This gets a little tricky, because I'm only describing Servarr/Torrents folder. Which get duplicated when moved. Therefore I try to select hardlinked folders in the movie folders of both Servarr/Torrents, which helps reduce the duplicated moves in a single move plan.

The other way I deal with mitigating running out of storage on the target caused by hardlink moves is to only move the movie or tv folder from both Servarr and Torrent folder.

  1. After the move operation, I run jdupes on the Servarr/movie folder and the Torrents/movie folder, and re-establish the hardlinks, and gain 50% of free strorage back.

  2. Then I repeat the move plan, finding and selecting enough storage to transfer to the target, while verifying I didn't select too much storage to transfer, caused by duplicate hardlink moves, and running out of target storage.

After going through this manual process a few times, some other ideas came to mind that may make this faster, not simple, perhaps a programmatic script could do this better.

Ideas:

  1. As part of the Unbalance Plan, Unbalance can scan and determine all the hardlink files, and create a list of these hardlinks.
  2. Unbalance would only need to move ONE file. Unbalance won't need to move the other hardlinked files.

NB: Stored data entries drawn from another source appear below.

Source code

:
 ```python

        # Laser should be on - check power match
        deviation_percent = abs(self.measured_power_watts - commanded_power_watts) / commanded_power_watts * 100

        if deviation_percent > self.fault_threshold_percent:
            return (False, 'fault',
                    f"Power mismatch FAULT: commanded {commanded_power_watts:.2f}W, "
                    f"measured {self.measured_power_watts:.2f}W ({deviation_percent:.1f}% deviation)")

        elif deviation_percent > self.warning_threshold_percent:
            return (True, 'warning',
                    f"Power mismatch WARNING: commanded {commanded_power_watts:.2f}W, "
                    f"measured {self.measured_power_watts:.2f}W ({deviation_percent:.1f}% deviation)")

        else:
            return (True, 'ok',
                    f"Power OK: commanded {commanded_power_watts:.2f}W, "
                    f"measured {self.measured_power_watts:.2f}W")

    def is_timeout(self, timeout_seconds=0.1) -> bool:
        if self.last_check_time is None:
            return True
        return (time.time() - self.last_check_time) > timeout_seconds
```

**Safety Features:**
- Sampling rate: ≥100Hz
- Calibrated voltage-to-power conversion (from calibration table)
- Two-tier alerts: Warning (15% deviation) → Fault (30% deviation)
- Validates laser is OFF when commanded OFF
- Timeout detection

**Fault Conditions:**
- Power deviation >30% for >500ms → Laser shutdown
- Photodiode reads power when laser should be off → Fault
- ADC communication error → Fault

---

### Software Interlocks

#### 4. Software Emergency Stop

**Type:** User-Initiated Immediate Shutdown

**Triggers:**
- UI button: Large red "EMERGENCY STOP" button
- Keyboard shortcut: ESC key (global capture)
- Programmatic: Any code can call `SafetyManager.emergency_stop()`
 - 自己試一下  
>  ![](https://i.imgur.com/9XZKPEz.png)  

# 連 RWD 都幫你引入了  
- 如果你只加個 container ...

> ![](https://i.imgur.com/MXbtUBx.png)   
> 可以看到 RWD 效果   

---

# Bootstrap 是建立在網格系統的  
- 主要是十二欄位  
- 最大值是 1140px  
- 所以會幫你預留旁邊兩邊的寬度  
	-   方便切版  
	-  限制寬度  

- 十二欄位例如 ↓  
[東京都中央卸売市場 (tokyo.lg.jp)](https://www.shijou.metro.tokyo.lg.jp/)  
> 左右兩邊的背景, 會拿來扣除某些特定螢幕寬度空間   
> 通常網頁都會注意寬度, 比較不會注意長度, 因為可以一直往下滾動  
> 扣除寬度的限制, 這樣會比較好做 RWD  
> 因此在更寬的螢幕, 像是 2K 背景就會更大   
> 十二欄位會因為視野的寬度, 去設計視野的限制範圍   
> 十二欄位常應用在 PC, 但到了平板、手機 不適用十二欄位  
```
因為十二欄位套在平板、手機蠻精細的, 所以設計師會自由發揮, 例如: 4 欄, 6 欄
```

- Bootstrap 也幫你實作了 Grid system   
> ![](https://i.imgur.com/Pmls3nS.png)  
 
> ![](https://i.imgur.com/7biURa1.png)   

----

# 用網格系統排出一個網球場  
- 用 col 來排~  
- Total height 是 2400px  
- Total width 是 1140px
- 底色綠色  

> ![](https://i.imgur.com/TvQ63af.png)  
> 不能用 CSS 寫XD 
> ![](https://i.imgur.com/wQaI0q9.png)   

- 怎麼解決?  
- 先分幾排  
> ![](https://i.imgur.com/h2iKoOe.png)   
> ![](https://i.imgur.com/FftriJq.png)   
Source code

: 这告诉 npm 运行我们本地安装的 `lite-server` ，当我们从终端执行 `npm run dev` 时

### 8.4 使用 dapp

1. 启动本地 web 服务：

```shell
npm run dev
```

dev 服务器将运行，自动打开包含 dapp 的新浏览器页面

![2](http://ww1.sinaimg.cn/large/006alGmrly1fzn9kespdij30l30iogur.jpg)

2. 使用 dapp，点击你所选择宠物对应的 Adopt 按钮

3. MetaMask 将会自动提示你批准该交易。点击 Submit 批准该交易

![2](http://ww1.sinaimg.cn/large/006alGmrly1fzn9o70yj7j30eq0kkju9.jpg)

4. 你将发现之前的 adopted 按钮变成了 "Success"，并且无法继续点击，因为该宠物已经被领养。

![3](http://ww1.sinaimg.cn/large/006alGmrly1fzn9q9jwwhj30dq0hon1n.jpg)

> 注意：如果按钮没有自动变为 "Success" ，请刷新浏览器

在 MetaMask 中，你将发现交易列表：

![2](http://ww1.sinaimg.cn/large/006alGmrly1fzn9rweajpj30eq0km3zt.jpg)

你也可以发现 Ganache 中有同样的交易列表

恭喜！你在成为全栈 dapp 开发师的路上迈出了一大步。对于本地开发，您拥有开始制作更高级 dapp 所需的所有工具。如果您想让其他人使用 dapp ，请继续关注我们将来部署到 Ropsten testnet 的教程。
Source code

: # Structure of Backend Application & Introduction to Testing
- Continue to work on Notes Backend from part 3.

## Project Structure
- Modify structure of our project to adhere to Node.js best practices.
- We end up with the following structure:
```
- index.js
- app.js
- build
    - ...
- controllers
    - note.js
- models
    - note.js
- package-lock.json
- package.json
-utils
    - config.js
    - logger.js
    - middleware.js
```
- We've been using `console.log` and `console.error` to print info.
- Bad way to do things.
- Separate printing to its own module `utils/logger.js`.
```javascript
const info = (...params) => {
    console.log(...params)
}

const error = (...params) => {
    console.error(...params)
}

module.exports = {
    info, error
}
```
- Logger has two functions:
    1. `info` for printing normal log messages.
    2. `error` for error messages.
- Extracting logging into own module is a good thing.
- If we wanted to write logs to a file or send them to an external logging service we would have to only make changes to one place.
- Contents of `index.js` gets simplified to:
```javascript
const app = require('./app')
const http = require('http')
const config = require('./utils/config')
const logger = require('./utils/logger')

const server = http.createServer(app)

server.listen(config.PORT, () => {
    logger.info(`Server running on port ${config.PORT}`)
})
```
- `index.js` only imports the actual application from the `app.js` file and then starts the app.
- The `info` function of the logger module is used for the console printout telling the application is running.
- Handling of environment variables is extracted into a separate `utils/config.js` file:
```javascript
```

This now solves the three problems: A) Breaking the hardlink. B) Increasing the storage by the number of times the file was hardlinked. C) Increasing the transfer time by the number of times the file was hardlinked.

  1. After the move operation, Unbalance would go back and recreate the hardlinks (from the hardlinks identified from the move plan).
  2. Re-hardlinking would be done after the move, and before the source is deleted.
  3. Unbalance will delete all the source files/links that were hardlinked (especially if cross-seeding was used with slightly different folder/file names). If this is not done, the files would still exist on the source, and then become duplicates! This can become a problem multiplier, because the user probably won't know this, and will try to scatter those files again, and now duplicates exist on other drives. And this problem can be multiplied depending on the number of hardlinks and the number of drives, and the number of times the user tries to scatter. This is a huge problem that should be avoided.

Thank you.

Snake883 avatar Jan 05 '25 18:01 Snake883

As a work around, transfering by inode would be beneficial.

For example, I have files in both "torrents" and "servarr" that are hardlinked: Image

But Unbalance organizes the move per folder, so the "torrents" folder is moved first. Breaks the hardlink. Then copies the "servarr" folder, without the hardlink, and 2x plus the storage.

If Unbalance could move by inode instead, it would move both the file/link in whichever folder the link exists in. Then I can run jdupe to re-link. Would be great if Unbalance could run jdupe after each inode transfer for relinking.

Snake883 avatar Jan 16 '25 19:01 Snake883

Unbalance could move by inode instead

i don't recollect ever hearing about moving by inode, how can that be done ?

jbrodriguez avatar Jan 16 '25 19:01 jbrodriguez

Unbalance could move by inode instead

i don't recollect ever hearing about moving by inode, how can that be done ?

Perhaps Unbalance can group the file moves/transfer by inode.

For example:

  1. Select the drive.
  2. Select the folders.
  3. Search and group the files of the same inode together.
  4. Transfer the files within the same inode group.
  5. [Bonus] Run jdupes after each inode group transfer to relink/create hardlinks.

Snake883 avatar Jan 16 '25 19:01 Snake883

The other way I thought about doing this is to scan the folder(s), compute hashes, and transfer files of the same hash, then recreate/relink the hardlink.

Hashing can take a long time, so would be ideal to create a hash cache.

Snake883 avatar Jan 16 '25 19:01 Snake883